Discussion in 'Mac Accessories' started by JTag, Sep 22, 2007.

  1. JTag macrumors newbie

    Joined:
    Aug 28, 2007
    #1
    I am a newbie to wireless routers and I have a few questions...

    First is the spec for 802.11n finalized yet? If I buy a draft-n or pre-n wireless router now, will it work at optimal performance once the spec is finalized?

    And second, how much better is 802.11n over 802.11 g? The router will be placed downstairs and my Macbook will be upstairs. The distance is about 100-150 feet.

    Thanks in advance!
     
  2. macleod199 macrumors 6502

    Joined:
    Mar 10, 2007
    #2
    802.11n is at Draft 2.0 in the IEEE process, and apparently they've said that any device that can do draft 2.0 will be able to do the final spec.

    Where the confusion sets in, is that a group called the WiFi Alliance is who actually does the compatibility testing and authorize that "WiFi Certified" logo on the boxes. They've started to certify hardware as Draft-N compatible. In theory devices that have undergone that testing and have that logo should be nicely interoperable.

    However, reviews I've seen online seem to imply that different devices don't necessarily get along well... which is still true of 802.11g devices, anyway. Different vendors put different amounts of effort into different products, and you should read some reviews to see how well a given product performs. "Optimal performance" is likely to be a moving target for many years.

    That said, I got a D-Link PCI card (DWA-542) for my Windows/Linux box, and it seems to work fine with my Airport Extreme. It doesn't connect at 130 Mbps like my MacBook Pro claims (usually it says 104 or 117), but then again the antennas are at the back of a big metal computer in a corner.
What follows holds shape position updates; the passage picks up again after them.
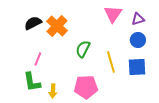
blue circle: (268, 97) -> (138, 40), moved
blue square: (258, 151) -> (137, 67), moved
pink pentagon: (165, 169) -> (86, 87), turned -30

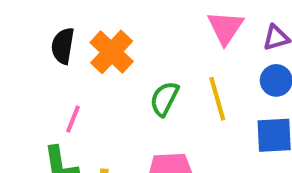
black semicircle: (33, 23) -> (63, 46), turned -54
yellow line: (111, 62) -> (217, 99), moved

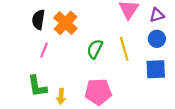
pink line: (73, 119) -> (44, 50), moved

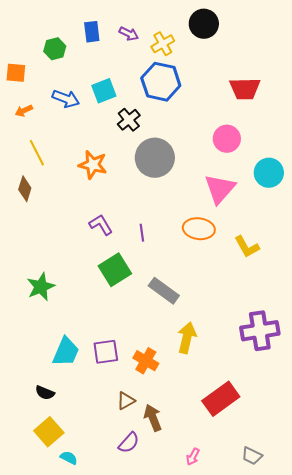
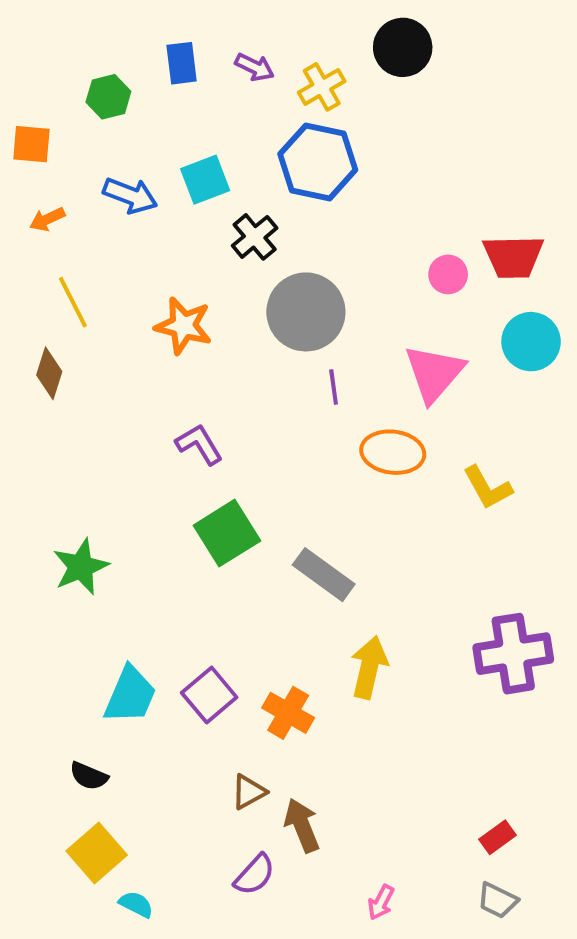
red trapezoid: (245, 89) -> (513, 257), moved
pink circle: (227, 139) -> (448, 274), size x0.7
purple line: (142, 233) -> (334, 387), moved
purple square: (106, 352) -> (209, 695), turned -32
red rectangle: (221, 399) -> (497, 837), moved, size x0.5

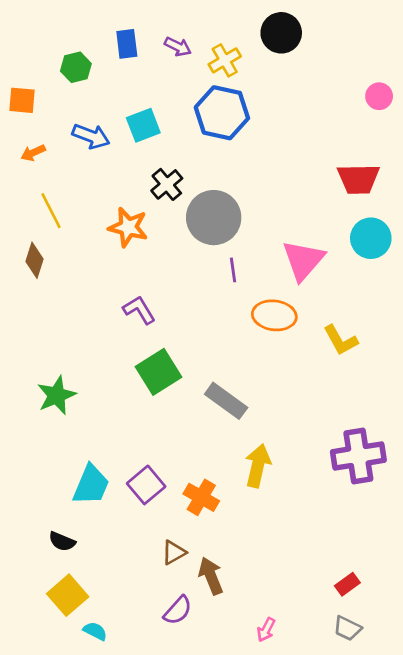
black cross: (255, 237) -> (167, 184), moved
pink circle: (448, 274) -> (379, 96), moved

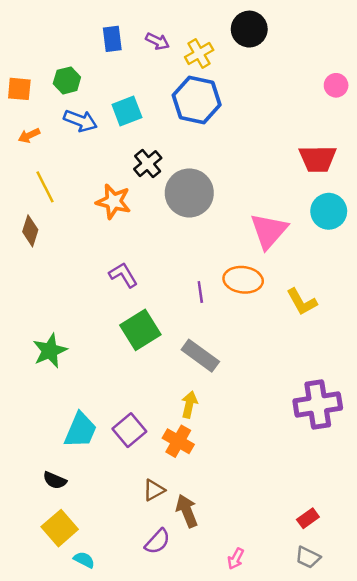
green hexagon: (76, 67) -> (67, 80), moved
purple line: (233, 270) -> (200, 292), moved
yellow arrow: (258, 466) -> (189, 405), moved, size x0.7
    How much better the range is depends a lot on how good your 'g' router is in the first place. My MBP connects full-speed to my AEBS all over my house and in the back yard, with the router on the second floor at the front of the house. Different routers may give different results.

    One of the things to keep in mind with N is that a lot of the performance/range gains comes from MIMO (Multiple Input Multiple Output). This means that it uses multiple antennas to multiplex signals in space, as well as in time and in code space. Devices seem to vary in how many antennas they have, which impacts on the level of multiplexing they can do (in a non-linear fashion... I doubt it's as simple as double the performance for double the antennas).

    The basic advice is - read some reviews, and make sure you can return it if it doesn't work out!